John Monroe, an analyst at Further Market Research, said: “Using next-generation materials, patented polymer extrusion, and film-based disc construction processes (distinct from mere optical layering), in concert with customized optical pickup units (OPUs), Folio Photonics appears poised to deliver a new optical technology that enables eight or 16 film layers per side per disc, as opposed to only three optical layers per side per disc [Blu-ray] for archival discs today, with a roadmap to add additional layers over time.”

The Folio Photonics disks are write-once, read many (WORM) immutable devices, can store data more cheaply than tape and provide random-access – in fact, faster data access than tape, making them suitable for so-called active archiving. Its archive storage is not vulnerable to electromagnetic pulse (EMP) attacks, and provides a media lifespan of 100 years.

Steven Santamaria, Folio Photonics CEO, said: “With these advantages, Folio Photonics is poised to reshape the trajectory of archive storage.”

Folio Photonics’ technology milestone.

Folio Photonics has proved that its technology works, albeit in lab conditions, and now needs to show that drives and libraries can be produced. This could be achieved by Folio Photonics developing its own drives, modeled on Blu-ray drives perhaps, or engaging with partners who could do this. They might either be a media+drive+device manufacturer, like Sony with its optical archive, or a media manufacturer, like Fujifilm which supplies LTO tape cartridges to customers of tape libraries made by suppliers such as Quantum and SpectraLogic. They in turn use tape drives made by IBM.

Folio says its extrusion-based manufacturing advantages drive room for significant channel/partner margin and profitability and position the company for sustainable growth and continued investment in the business. 

Santamaria said: “Folio’s next-generation storage media will radically reduce the upfront cost and TCO while making data archives active, cybersecure, and sustainable – an ideal combination for data center and hyperscale customers. We believe that it will disrupt and re-energize the multi-billion-dollar data storage industry with its breakthrough financial and sustainability upside.”

Comment

Our thinking is that Folio Photonics will look to partners to build drives and tape library chassis, ranging from auto-loaders to larger libraries. These partners will look at market projections for archive data growth and the prospects of eating into the tape archive market (with lower cost and faster access media) and the existing optical disk archive market (with lower-cost media). 

Folio Photonics disk.

If they are convinced of the potential then a 3-layer ecosystem will form, with Folio Photonics making the platters and, maybe, the cartridges, a drive-builder developing and making the drives, and a library maker developing auto-loading and robot-driven libraries. We can take it as given that existing archive software interfaces will be used; why re-invent that particular wheel?

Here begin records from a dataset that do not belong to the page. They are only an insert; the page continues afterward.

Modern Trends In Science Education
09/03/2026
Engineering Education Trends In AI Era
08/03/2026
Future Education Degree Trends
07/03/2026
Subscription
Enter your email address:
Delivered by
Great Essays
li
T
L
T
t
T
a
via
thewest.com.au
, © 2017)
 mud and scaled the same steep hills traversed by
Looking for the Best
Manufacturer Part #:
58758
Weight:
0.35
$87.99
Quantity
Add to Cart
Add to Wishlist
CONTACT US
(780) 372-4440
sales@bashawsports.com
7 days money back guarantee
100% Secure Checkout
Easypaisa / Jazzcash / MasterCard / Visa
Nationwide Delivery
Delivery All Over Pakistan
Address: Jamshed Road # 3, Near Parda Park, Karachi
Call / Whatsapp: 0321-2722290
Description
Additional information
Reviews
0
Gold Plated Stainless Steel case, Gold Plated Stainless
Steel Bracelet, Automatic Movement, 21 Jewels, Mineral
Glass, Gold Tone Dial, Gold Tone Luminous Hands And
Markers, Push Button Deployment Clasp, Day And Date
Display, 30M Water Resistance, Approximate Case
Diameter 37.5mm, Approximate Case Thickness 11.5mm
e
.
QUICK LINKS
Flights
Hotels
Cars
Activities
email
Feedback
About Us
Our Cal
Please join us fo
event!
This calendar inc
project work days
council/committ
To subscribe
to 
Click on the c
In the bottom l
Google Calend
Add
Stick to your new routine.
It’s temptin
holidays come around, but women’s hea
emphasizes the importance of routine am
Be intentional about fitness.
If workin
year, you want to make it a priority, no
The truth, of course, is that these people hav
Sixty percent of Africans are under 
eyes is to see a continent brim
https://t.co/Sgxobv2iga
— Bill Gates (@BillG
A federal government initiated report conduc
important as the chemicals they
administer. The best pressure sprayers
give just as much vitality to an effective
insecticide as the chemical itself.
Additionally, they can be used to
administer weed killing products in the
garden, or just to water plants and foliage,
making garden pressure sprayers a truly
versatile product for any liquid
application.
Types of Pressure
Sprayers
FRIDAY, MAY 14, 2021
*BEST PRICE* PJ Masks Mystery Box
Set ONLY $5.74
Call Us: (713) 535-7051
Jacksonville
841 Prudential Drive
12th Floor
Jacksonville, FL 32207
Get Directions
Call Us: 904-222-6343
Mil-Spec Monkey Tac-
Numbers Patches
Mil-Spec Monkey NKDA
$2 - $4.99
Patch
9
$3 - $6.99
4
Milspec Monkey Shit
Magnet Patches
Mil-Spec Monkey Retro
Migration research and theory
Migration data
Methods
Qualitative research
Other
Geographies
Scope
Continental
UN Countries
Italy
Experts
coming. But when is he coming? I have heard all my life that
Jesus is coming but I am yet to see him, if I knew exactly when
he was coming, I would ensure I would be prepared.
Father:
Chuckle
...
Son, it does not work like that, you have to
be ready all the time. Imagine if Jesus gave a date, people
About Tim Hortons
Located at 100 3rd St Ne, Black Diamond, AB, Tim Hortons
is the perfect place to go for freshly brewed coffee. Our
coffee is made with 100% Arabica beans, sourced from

We think that drive development is a bigger hurdle to get over than device chassis development.

The two disrupted markets will be archive tape and archive optical disk and existing suppliers in these markets will represent potential partnering opportunities for Folio Photonics. 

This is, potentially, a huge development milestone for archiving technology. Envisaging a random-access archive medium that is lower-cost than tape, about as dense in capacity and capacity-scaling terms, and longer-lasting, is hugely significant. We shouldn’t under-estimate the magnitude of Folio Photonics’ technology milestone but we should recognize that the next phase of development will be hard and take a year or more.